From the first entry to the last, restate everything word for word and exclude pictures.

**Data for review**
━━━━━━━━━━
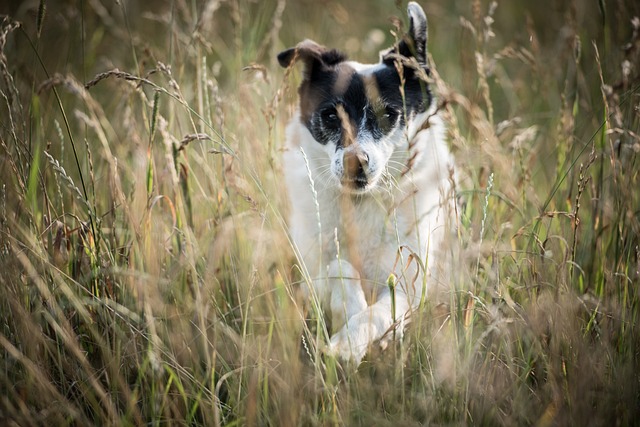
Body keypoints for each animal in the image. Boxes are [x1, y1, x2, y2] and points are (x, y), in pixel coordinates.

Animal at [278, 2, 456, 364]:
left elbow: (382, 311)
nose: (354, 161)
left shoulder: (411, 281)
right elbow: (340, 266)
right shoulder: (312, 273)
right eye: (330, 116)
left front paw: (350, 342)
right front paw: (350, 316)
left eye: (389, 114)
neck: (359, 204)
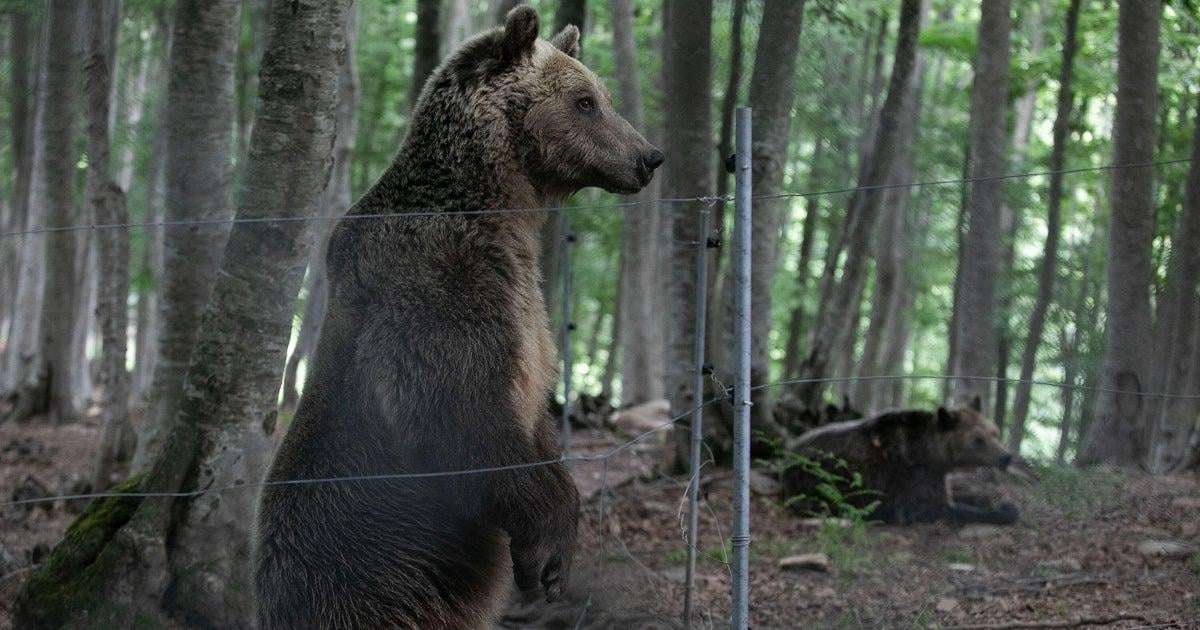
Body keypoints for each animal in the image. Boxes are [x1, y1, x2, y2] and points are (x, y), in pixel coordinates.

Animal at [253, 7, 663, 630]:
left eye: (603, 96)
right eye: (586, 101)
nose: (648, 157)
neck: (495, 205)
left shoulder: (526, 310)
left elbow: (533, 410)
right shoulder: (441, 287)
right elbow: (457, 413)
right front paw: (549, 552)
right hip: (364, 582)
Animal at [778, 397, 1026, 525]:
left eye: (995, 432)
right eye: (977, 440)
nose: (1005, 456)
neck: (932, 455)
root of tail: (788, 453)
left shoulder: (936, 476)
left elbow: (958, 494)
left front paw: (991, 498)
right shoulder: (912, 480)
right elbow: (942, 508)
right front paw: (1005, 510)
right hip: (820, 480)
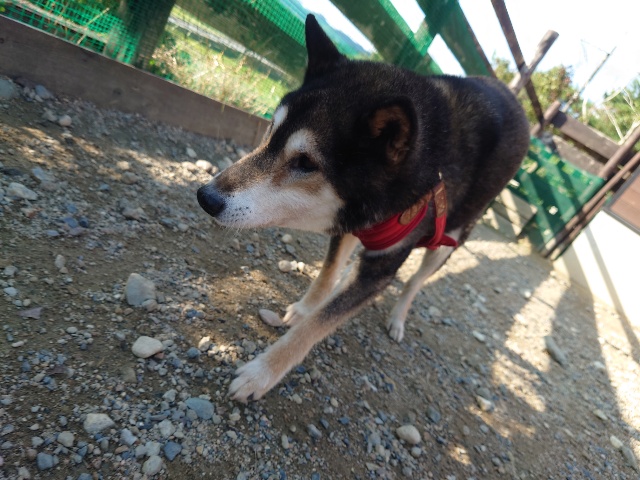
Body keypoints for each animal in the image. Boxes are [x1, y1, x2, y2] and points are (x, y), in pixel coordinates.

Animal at [197, 15, 529, 403]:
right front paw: (307, 307)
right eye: (271, 131)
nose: (206, 196)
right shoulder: (348, 225)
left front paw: (261, 373)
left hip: (449, 240)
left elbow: (317, 326)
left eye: (306, 163)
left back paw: (398, 318)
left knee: (415, 282)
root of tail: (513, 96)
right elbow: (326, 276)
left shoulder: (380, 268)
━━━━━━━━━━
**Task answer**
Body keypoints for each animal in the image. Boxes are [x1, y1, x2, y2] and points are (x, y), in pixel coordinates.

Animal at [278, 2, 456, 364]:
left elbow: (382, 311)
nose: (354, 161)
left shoulder: (411, 281)
right elbow: (340, 266)
right shoulder: (312, 273)
right eye: (330, 116)
left front paw: (350, 342)
right front paw: (350, 316)
left eye: (389, 114)
neck: (359, 204)
Body keypoints for each animal in the image. Boxes are [x1, y1, x2, y2] and points are (x, y), in pixel coordinates.

Animal at [253, 7, 663, 630]:
left eye: (603, 96)
right eye: (586, 101)
nose: (648, 157)
neck: (495, 205)
left shoulder: (526, 310)
left elbow: (533, 410)
right shoulder: (441, 287)
right elbow: (457, 413)
right front paw: (549, 552)
right hip: (364, 582)
Animal at [778, 397, 1026, 525]:
left eye: (995, 432)
right eye: (977, 440)
nose: (1005, 456)
neck: (932, 455)
root of tail: (788, 453)
left shoulder: (936, 476)
left elbow: (958, 494)
left front paw: (991, 498)
right shoulder: (912, 480)
right elbow: (942, 508)
right front paw: (1005, 510)
right hip: (820, 480)
Body keypoints for each animal in the image. Boxes are [x1, y1, x2, y2] and points are (x, y), in pixel coordinates.

Animal at [197, 15, 529, 403]:
right front paw: (307, 307)
right eye: (271, 131)
nose: (206, 196)
right shoulder: (348, 225)
left front paw: (261, 373)
left hip: (449, 240)
left elbow: (317, 326)
left eye: (306, 163)
left back paw: (398, 318)
left knee: (415, 282)
root of tail: (513, 96)
right elbow: (326, 276)
left shoulder: (380, 268)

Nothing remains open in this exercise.